/fastCSV

Fast CSV reader writer in c#

Primary LanguageC#MIT LicenseMIT

fastCSV

Fast CSV reader writer in c#.

Install

fastCSV is available on NuGet.org as mgholam.fastCSV.

> dotnet add package mgholam.fastCSV

Nuget Nuget

Features

  • Fully CSV standard compliant
    • Multi-line
    • Quoted columns
    • Keeps spaces between delimiters
  • Really fast reading and writing of CSV files (see performance)
━━━━━━━━━━━━━━━━━━━━━━━━━━━━━━
* _Work instructions_:
(1) According to the fastCSV description, under what package name is fastCSV available on NuGet.org?
(2) Reproduce the portion of the fastCSV description that begins with the words containing "Nuget Nuget" and ends with "files (see performance)".

* _Given entries_:
━━━━━━━━━━━━━━━━━━━━━━━━━━━━━━
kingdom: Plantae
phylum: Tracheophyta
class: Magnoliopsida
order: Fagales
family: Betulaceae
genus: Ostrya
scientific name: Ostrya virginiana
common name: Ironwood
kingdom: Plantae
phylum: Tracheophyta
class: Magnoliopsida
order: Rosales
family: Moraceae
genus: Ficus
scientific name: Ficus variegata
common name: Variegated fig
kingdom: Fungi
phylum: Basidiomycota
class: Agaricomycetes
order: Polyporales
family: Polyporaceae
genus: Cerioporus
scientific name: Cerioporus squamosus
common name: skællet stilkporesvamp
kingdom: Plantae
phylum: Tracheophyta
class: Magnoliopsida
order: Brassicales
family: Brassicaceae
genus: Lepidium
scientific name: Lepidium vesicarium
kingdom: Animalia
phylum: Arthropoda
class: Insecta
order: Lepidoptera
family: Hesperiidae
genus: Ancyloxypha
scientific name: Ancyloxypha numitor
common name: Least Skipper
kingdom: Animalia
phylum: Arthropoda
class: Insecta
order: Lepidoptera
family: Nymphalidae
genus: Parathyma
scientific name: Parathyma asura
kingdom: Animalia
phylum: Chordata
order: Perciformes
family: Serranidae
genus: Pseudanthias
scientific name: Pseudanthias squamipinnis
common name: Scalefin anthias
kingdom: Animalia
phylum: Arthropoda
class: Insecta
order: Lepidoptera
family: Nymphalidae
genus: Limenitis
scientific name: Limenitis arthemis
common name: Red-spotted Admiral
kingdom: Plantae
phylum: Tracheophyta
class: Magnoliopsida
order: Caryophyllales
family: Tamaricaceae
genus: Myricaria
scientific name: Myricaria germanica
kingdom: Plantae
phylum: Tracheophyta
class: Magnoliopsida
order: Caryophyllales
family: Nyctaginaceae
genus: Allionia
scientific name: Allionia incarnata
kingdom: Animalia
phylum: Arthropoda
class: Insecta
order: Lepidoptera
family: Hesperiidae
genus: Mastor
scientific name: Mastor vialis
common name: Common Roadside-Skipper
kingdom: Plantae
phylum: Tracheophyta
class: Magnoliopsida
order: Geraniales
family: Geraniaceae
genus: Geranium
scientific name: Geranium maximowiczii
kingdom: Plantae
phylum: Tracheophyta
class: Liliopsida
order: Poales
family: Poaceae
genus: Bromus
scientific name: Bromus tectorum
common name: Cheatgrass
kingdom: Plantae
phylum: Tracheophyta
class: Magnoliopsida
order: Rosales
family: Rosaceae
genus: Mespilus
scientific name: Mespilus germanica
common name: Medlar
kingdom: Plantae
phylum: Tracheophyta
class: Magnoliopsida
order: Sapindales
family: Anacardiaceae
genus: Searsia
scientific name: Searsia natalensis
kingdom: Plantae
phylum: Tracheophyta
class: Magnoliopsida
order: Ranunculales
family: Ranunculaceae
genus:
━━━━━━━━━━━━━━━━━━━━━━━━━━━━━━
* _Answers for this exercise_:
(1) mgholam.fastCSV

(2)
Nuget Nuget

Features

  • Fully CSV standard compliant
    • Multi-line
    • Quoted columns
    • Keeps spaces between delimiters
  • Really fast reading and writing of CSV files (see performance)